Source texts of formatted documents:
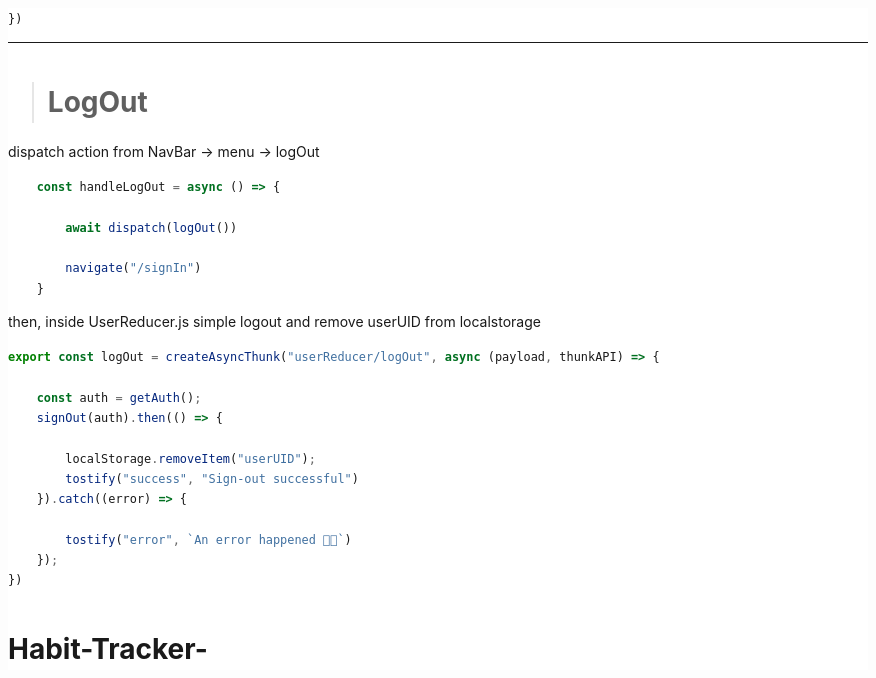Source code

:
 ```js
})
```
---

># LogOut
dispatch action from NavBar -> menu -> logOut
```js
    const handleLogOut = async () => {

        await dispatch(logOut())

        navigate("/signIn")
    }
```
then, inside UserReducer.js simple logout and remove userUID from localstorage
```js
export const logOut = createAsyncThunk("userReducer/logOut", async (payload, thunkAPI) => {

    const auth = getAuth();
    signOut(auth).then(() => {

        localStorage.removeItem("userUID");
        tostify("success", "Sign-out successful")
    }).catch((error) => {

        tostify("error", `An error happened 😵‍💫`)
    });
})
```
# Habit-Tracker-
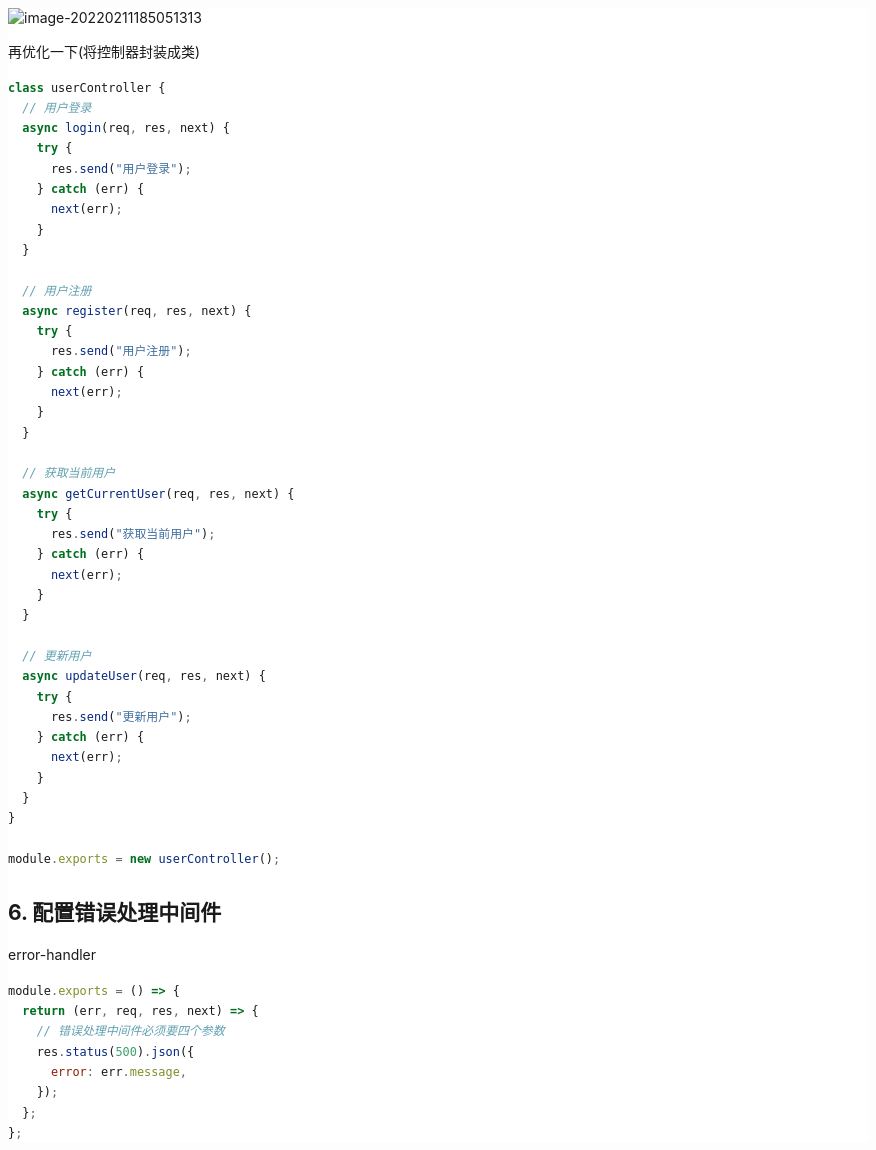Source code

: ![image-20220211185051313](https://s2.loli.net/2022/03/06/n9uJZeIOog8tMlU.png)

再优化一下(将控制器封装成类)

```js
class userController {
  // 用户登录
  async login(req, res, next) {
    try {
      res.send("用户登录");
    } catch (err) {
      next(err);
    }
  }

  // 用户注册
  async register(req, res, next) {
    try {
      res.send("用户注册");
    } catch (err) {
      next(err);
    }
  }

  // 获取当前用户
  async getCurrentUser(req, res, next) {
    try {
      res.send("获取当前用户");
    } catch (err) {
      next(err);
    }
  }

  // 更新用户
  async updateUser(req, res, next) {
    try {
      res.send("更新用户");
    } catch (err) {
      next(err);
    }
  }
}

module.exports = new userController();
```

## 6. 配置错误处理中间件

error-handler

```js
module.exports = () => {
  return (err, req, res, next) => {
    // 错误处理中间件必须要四个参数
    res.status(500).json({
      error: err.message,
    });
  };
};
```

_Exercise description_
From the data above, count the lines where "dispatch" occurs and give that figure and nothing else.

_Solved problem_
2